Dataset items
..............................
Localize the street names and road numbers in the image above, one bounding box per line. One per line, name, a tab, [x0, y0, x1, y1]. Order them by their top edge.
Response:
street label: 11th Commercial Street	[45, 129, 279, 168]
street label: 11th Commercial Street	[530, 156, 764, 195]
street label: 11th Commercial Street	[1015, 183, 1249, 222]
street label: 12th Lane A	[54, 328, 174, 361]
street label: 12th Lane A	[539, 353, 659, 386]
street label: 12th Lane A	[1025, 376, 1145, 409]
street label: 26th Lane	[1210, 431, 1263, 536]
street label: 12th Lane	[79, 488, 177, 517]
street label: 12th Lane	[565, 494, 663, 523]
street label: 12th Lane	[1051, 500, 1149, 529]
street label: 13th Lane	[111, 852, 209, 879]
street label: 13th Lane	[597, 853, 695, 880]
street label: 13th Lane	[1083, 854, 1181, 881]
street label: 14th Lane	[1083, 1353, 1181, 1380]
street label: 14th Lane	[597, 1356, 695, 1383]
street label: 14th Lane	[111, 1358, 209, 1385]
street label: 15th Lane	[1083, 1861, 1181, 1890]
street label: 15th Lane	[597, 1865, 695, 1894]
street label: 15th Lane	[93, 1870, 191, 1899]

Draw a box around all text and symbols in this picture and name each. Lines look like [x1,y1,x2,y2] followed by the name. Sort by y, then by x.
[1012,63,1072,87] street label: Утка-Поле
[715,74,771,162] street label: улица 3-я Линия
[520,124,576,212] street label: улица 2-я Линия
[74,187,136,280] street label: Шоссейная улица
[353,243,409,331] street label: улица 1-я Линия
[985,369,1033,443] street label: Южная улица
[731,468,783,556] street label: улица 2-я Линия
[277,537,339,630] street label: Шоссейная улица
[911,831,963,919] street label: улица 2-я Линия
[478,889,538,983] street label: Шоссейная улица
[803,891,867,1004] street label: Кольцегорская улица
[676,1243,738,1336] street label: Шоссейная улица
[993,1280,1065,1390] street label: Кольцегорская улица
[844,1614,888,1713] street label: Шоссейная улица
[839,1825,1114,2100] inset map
..............................
**Task details:** Repeat each of the entries above precisely as given.

**Answer for the task:**
Localize the street names and road numbers in the image above, one bounding box per line. One per line, name, a tab, [x0, y0, x1, y1]. Order them by their top edge.
Response:
street label: 11th Commercial Street	[45, 129, 279, 168]
street label: 11th Commercial Street	[530, 156, 764, 195]
street label: 11th Commercial Street	[1015, 183, 1249, 222]
street label: 12th Lane A	[54, 328, 174, 361]
street label: 12th Lane A	[539, 353, 659, 386]
street label: 12th Lane A	[1025, 376, 1145, 409]
street label: 26th Lane	[1210, 431, 1263, 536]
street label: 12th Lane	[79, 488, 177, 517]
street label: 12th Lane	[565, 494, 663, 523]
street label: 12th Lane	[1051, 500, 1149, 529]
street label: 13th Lane	[111, 852, 209, 879]
street label: 13th Lane	[597, 853, 695, 880]
street label: 13th Lane	[1083, 854, 1181, 881]
street label: 14th Lane	[1083, 1353, 1181, 1380]
street label: 14th Lane	[597, 1356, 695, 1383]
street label: 14th Lane	[111, 1358, 209, 1385]
street label: 15th Lane	[1083, 1861, 1181, 1890]
street label: 15th Lane	[597, 1865, 695, 1894]
street label: 15th Lane	[93, 1870, 191, 1899]

Draw a box around all text and symbols in this picture and name each. Lines look like [x1,y1,x2,y2] followed by the name. Sort by y, then by x.
[1012,63,1072,87] street label: Утка-Поле
[715,74,771,162] street label: улица 3-я Линия
[520,124,576,212] street label: улица 2-я Линия
[74,187,136,280] street label: Шоссейная улица
[353,243,409,331] street label: улица 1-я Линия
[985,369,1033,443] street label: Южная улица
[731,468,783,556] street label: улица 2-я Линия
[277,537,339,630] street label: Шоссейная улица
[911,831,963,919] street label: улица 2-я Линия
[478,889,538,983] street label: Шоссейная улица
[803,891,867,1004] street label: Кольцегорская улица
[676,1243,738,1336] street label: Шоссейная улица
[993,1280,1065,1390] street label: Кольцегорская улица
[844,1614,888,1713] street label: Шоссейная улица
[839,1825,1114,2100] inset map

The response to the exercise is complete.